Let $\mathcal{D} = \{(\bm{x}_i, z_i), i \in 1,\dots,n \}$ be $n$ realizations of $(\bm{X}, Z)$. Denote $\bm{\beta} = [\beta_{j\ell k}]$ and $\bm{r} = [r_{j\ell}]$. The joint posterior distribution is then given by
\begin{align*}
\mathbb{P}(\bm{\beta}, \bm{S}, \bm{r}, \pi, \tau | \mathcal{D}) & \propto \mathbb{P}(\bm{\beta} | \bm{r}, \tau) \mathbb{P}(\bm{S}) \mathbb{P}(\bm{r} | \pi) \mathbb{P}(\pi) \mathbb{P}(\tau) \\ 
& \qquad \times \textstyle\prod_{i = 1}^n \mathbb{P}(\bm{x}_i | z_i, \bm{B}(z_i), \bm{S}),
\end{align*}
where $\mathbb{P}(\bm{\beta} | \bm{r}, \tau) = \prod_{j, \ell} \mathbb{P}(\bm{\beta}_{j \ell} | r_{j \ell}, \tau)$ and $\mathbb{P}(\bm{r} | \pi) = \prod_{j, \ell} \mathbb{P}(r_{j \ell} | \pi)$. The posterior distribution is not analytically available; we use Markov chain Monte Carlo (MCMC) to approximate it with the sampling steps detailed in Section S4 of Supplementary Materials.

The per-iteration computational complexity of sampling is $O(np^5)$\footnote{Sampling $\bm{r}$ and $\bm{\beta}$ requires $O(p^2)$ numbers of likelihood evaluation and each likelihood evaluation is $O(np^3)$.}. This is a general learning algorithm that includes possible cycles and confounders. It can be simplified if there are no cycles and/or confounders. For example, for acyclic graphs, the spline coefficients $\bm{\beta}$ can be integrated out to improve MCMC mixing. Upon the completion of MCMC, the causal structure can be summarized by thresholding the estimated posterior probability of inclusion $\mathbb{P}(r_{j \ell} = 1 | \mathcal{D}) \approx 1 / M \sum_{m = 1}^M I(r_{j \ell}^{(m)} = 1)$ at 0.5, where the superscript $(m)$ indexes the Monte Carlo samples. Alternatively, we can choose a different threshold to control the Bayesian false discovery rate as in \cite{muller2006fdr}.

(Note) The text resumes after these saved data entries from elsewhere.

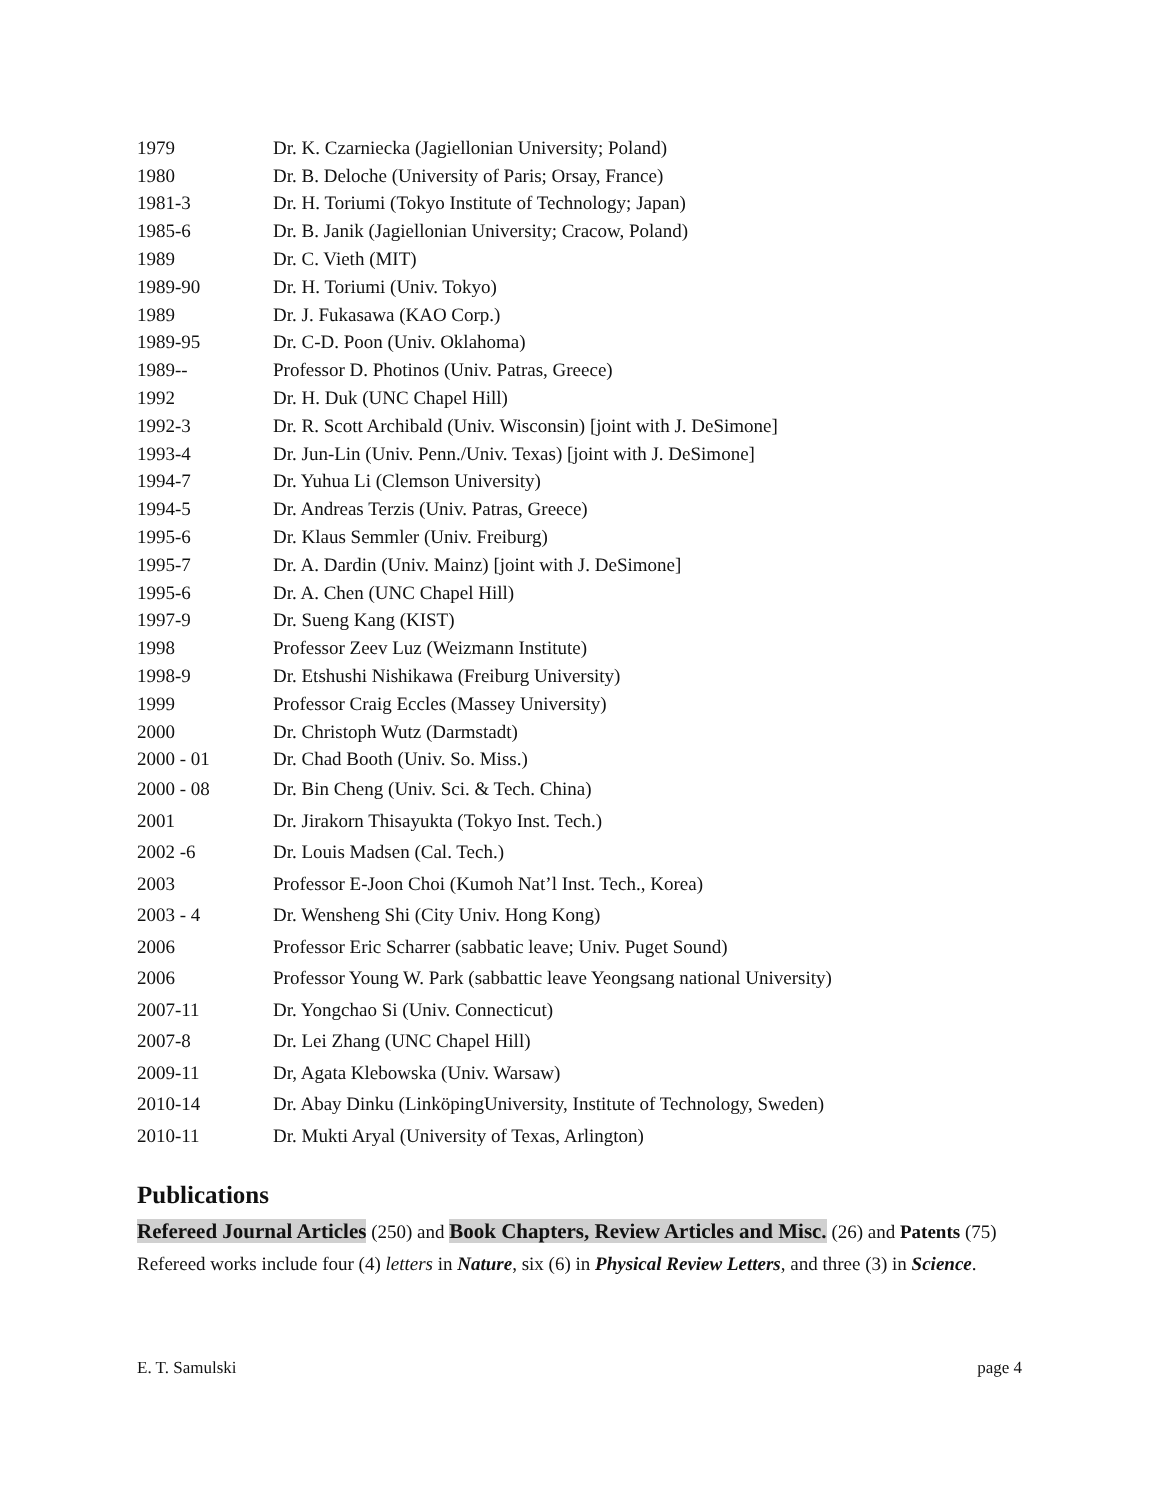| 1979 | Dr. K. Czarniecka (Jagiellonian University; Poland) |
| 1980 | Dr. B. Deloche (University of Paris; Orsay, France) |
| 1981-3 | Dr. H. Toriumi (Tokyo Institute of Technology; Japan) |
| 1985-6 | Dr. B. Janik (Jagiellonian University; Cracow, Poland) |
| 1989 | Dr. C. Vieth (MIT) |
| 1989-90 | Dr. H. Toriumi (Univ. Tokyo) |
| 1989 | Dr. J. Fukasawa (KAO Corp.) |
| 1989-95 | Dr. C-D. Poon (Univ. Oklahoma) |
| 1989-- | Professor D. Photinos (Univ. Patras, Greece) |
| 1992 | Dr. H. Duk (UNC Chapel Hill) |
| 1992-3 | Dr. R. Scott Archibald (Univ. Wisconsin) [joint with J. DeSimone] |
| 1993-4 | Dr. Jun-Lin (Univ. Penn./Univ. Texas) [joint with J. DeSimone] |
| 1994-7 | Dr. Yuhua Li (Clemson University) |
| 1994-5 | Dr. Andreas Terzis (Univ. Patras, Greece) |
| 1995-6 | Dr. Klaus Semmler (Univ. Freiburg) |
| 1995-7 | Dr. A. Dardin (Univ. Mainz) [joint with J. DeSimone] |
| 1995-6 | Dr. A. Chen (UNC Chapel Hill) |
| 1997-9 | Dr. Sueng Kang (KIST) |
| 1998 | Professor Zeev Luz (Weizmann Institute) |
| 1998-9 | Dr. Etshushi Nishikawa (Freiburg University) |
| 1999 | Professor Craig Eccles (Massey University) |
| 2000 | Dr. Christoph Wutz (Darmstadt) |
| 2000 - 01 | Dr. Chad Booth (Univ. So. Miss.) |
| 2000 - 08 | Dr. Bin Cheng (Univ. Sci. & Tech. China) |
| 2001 | Dr. Jirakorn Thisayukta (Tokyo Inst. Tech.) |
| 2002 -6 | Dr. Louis Madsen (Cal. Tech.) |
| 2003 | Professor E-Joon Choi (Kumoh Nat’l Inst. Tech., Korea) |
| 2003 - 4 | Dr. Wensheng Shi (City Univ. Hong Kong) |
| 2006 | Professor Eric Scharrer (sabbatic leave; Univ. Puget Sound) |
| 2006 | Professor Young W. Park (sabbattic leave Yeongsang national University) |
| 2007-11 | Dr. Yongchao Si (Univ. Connecticut) |
| 2007-8 | Dr. Lei Zhang (UNC Chapel Hill) |
| 2009-11 | Dr, Agata Klebowska (Univ. Warsaw) |
| 2010-14 | Dr. Abay Dinku (LinköpingUniversity, Institute of Technology, Sweden) |
| 2010-11 | Dr. Mukti Aryal (University of Texas, Arlington) |
Publications
Refereed Journal Articles (250) and Book Chapters, Review Articles and Misc. (26) and Patents (75)
Refereed works include four (4) letters in Nature, six (6) in Physical Review Letters, and three (3) in Science.
E. T. Samulski page 4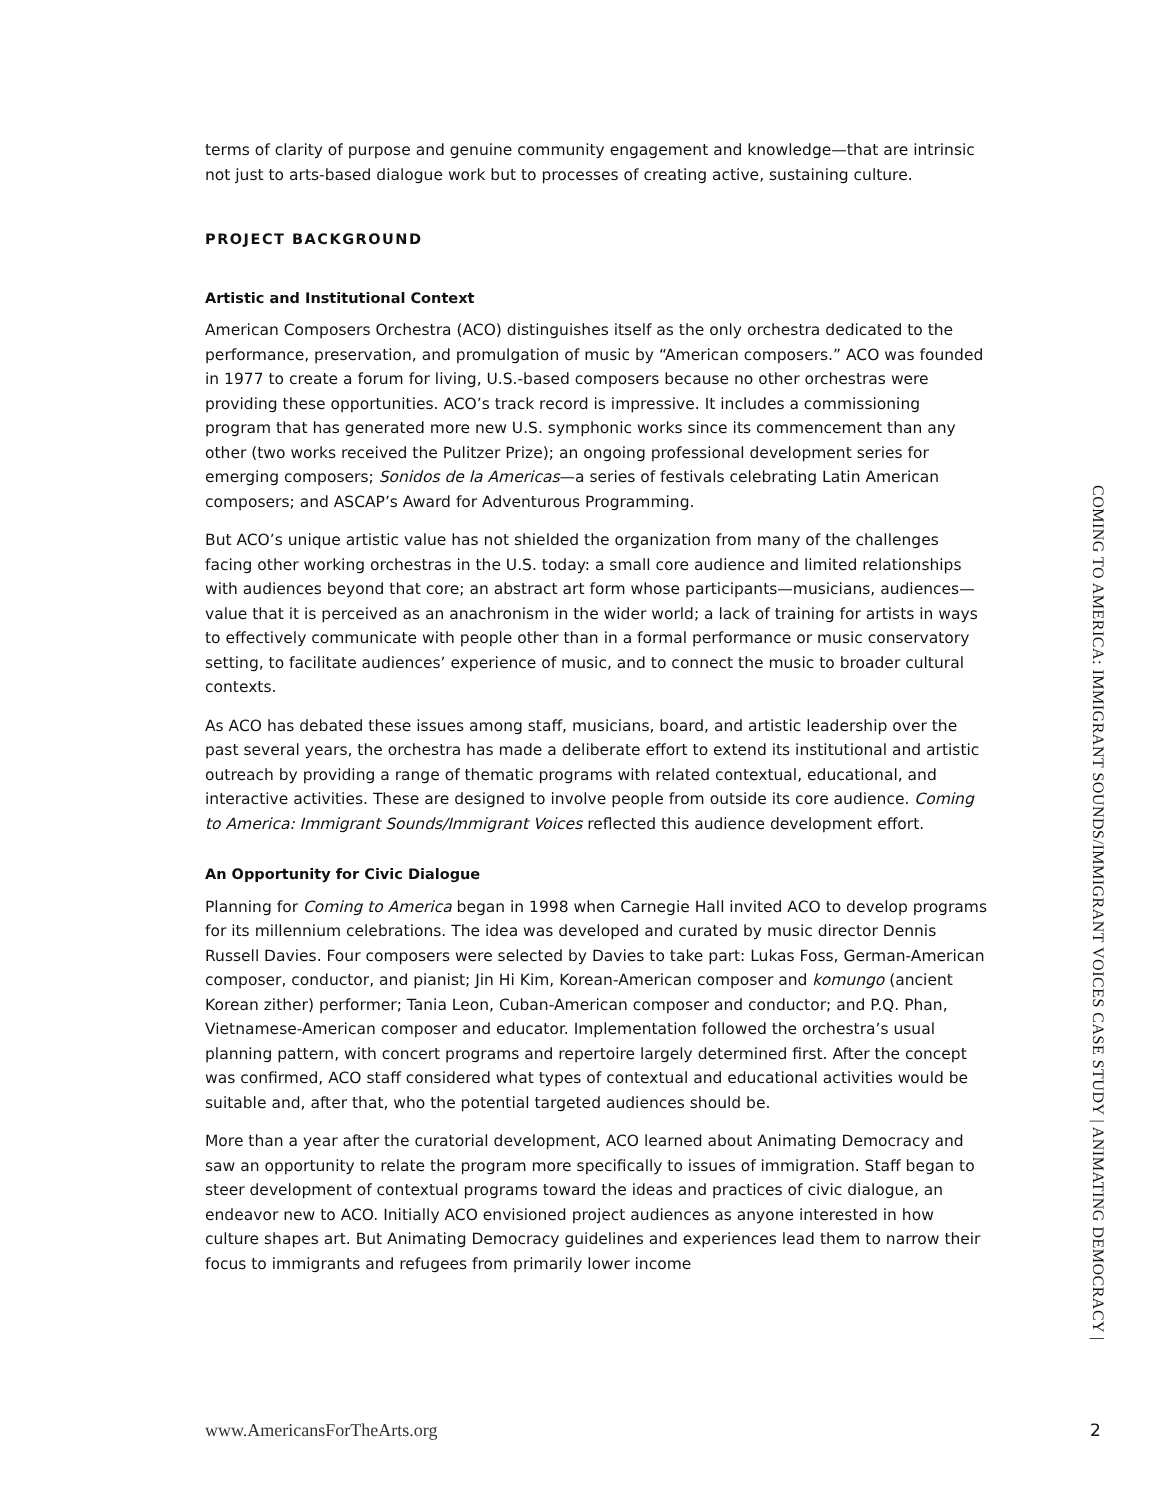terms of clarity of purpose and genuine community engagement and knowledge—that are intrinsic not just to arts-based dialogue work but to processes of creating active, sustaining culture.
PROJECT BACKGROUND
Artistic and Institutional Context
American Composers Orchestra (ACO) distinguishes itself as the only orchestra dedicated to the performance, preservation, and promulgation of music by “American composers.” ACO was founded in 1977 to create a forum for living, U.S.-based composers because no other orchestras were providing these opportunities. ACO’s track record is impressive. It includes a commissioning program that has generated more new U.S. symphonic works since its commencement than any other (two works received the Pulitzer Prize); an ongoing professional development series for emerging composers; Sonidos de la Americas—a series of festivals celebrating Latin American composers; and ASCAP’s Award for Adventurous Programming.
But ACO’s unique artistic value has not shielded the organization from many of the challenges facing other working orchestras in the U.S. today: a small core audience and limited relationships with audiences beyond that core; an abstract art form whose participants—musicians, audiences—value that it is perceived as an anachronism in the wider world; a lack of training for artists in ways to effectively communicate with people other than in a formal performance or music conservatory setting, to facilitate audiences’ experience of music, and to connect the music to broader cultural contexts.
As ACO has debated these issues among staff, musicians, board, and artistic leadership over the past several years, the orchestra has made a deliberate effort to extend its institutional and artistic outreach by providing a range of thematic programs with related contextual, educational, and interactive activities. These are designed to involve people from outside its core audience. Coming to America: Immigrant Sounds/Immigrant Voices reflected this audience development effort.
An Opportunity for Civic Dialogue
Planning for Coming to America began in 1998 when Carnegie Hall invited ACO to develop programs for its millennium celebrations. The idea was developed and curated by music director Dennis Russell Davies. Four composers were selected by Davies to take part: Lukas Foss, German-American composer, conductor, and pianist; Jin Hi Kim, Korean-American composer and komungo (ancient Korean zither) performer; Tania Leon, Cuban-American composer and conductor; and P.Q. Phan, Vietnamese-American composer and educator. Implementation followed the orchestra’s usual planning pattern, with concert programs and repertoire largely determined first. After the concept was confirmed, ACO staff considered what types of contextual and educational activities would be suitable and, after that, who the potential targeted audiences should be.
More than a year after the curatorial development, ACO learned about Animating Democracy and saw an opportunity to relate the program more specifically to issues of immigration. Staff began to steer development of contextual programs toward the ideas and practices of civic dialogue, an endeavor new to ACO. Initially ACO envisioned project audiences as anyone interested in how culture shapes art. But Animating Democracy guidelines and experiences lead them to narrow their focus to immigrants and refugees from primarily lower income
COMING TO AMERICA: IMMIGRANT SOUNDS/IMMIGRANT VOICES CASE STUDY | ANIMATING DEMOCRACY |
www.AmericansForTheArts.org 2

\section{EXPERIMENTS} \label{experiments}
We use extensive simulations as well as a real cancer genomic dataset with known cyclic causal graphs to evaluate the proposed method, CHOD. Additionally, we also applied CHOD to a Hong Kong stock market dataset analyzed in a recent heterogeneous causal discovery work \citep{huang2020causal}. Throughout, we set the hyperparameters as non-informative ones with $\bm{\Psi} = \bm{I}$, $v = p$, $a = b = 0.5$, $\alpha = \beta = 0.01$, and $K = 10$, which performed well in all experiments considered. We ran MCMC for 2000 iterations, discarded the first 1000 iterations as burn-in, and retained every 5th iteration after burn-in as posterior samples. We evaluated the graph structure recovery accuracy by calculating true positive rate (TPR), false discovery rate (FDR), and Matthew's correlation coefficient (MCC) based on 50 repetitions in simulations.  TPR (higher is better) measures the sensitivity/power of the method, i.e., how many true edges can a method detect, and FDR (lower is better) measures how many detected edges are false discoveries. A good method should have high TPR and low FDR. MCC (higher is better) is a unified measure that accounts for both TPR and FDR. It takes value in $[-1, 1]$ with 1 indicating perfect graph recovery. 

\subsection{Simulations}
Since most existing causal discovery methods assume acyclic graphs and/or causal sufficiency with some exceptions that allow either cycles or confounders but usually not both, in order to maximize the fairness of comparison, we conducted simulations under three scenarios: when the simulation truths are cyclic graphs with confounders, acyclic graphs with confounders, and cyclic graphs without confounders, respectively. The first scenario is the most general one, which has been the focus of this paper, while the second and third scenarios are designed for fairness and hence are briefly discussed in the main text with details provided in the Section S5.1 of the Supplementary Materials. Note that our general algorithm accommodates all those three settings. We first considered data generated from our proposed model and then considered various model misspecifications in terms of non-Gaussian errors, different confounding effects, varying degrees of heterogeneity, and unobserved covariates.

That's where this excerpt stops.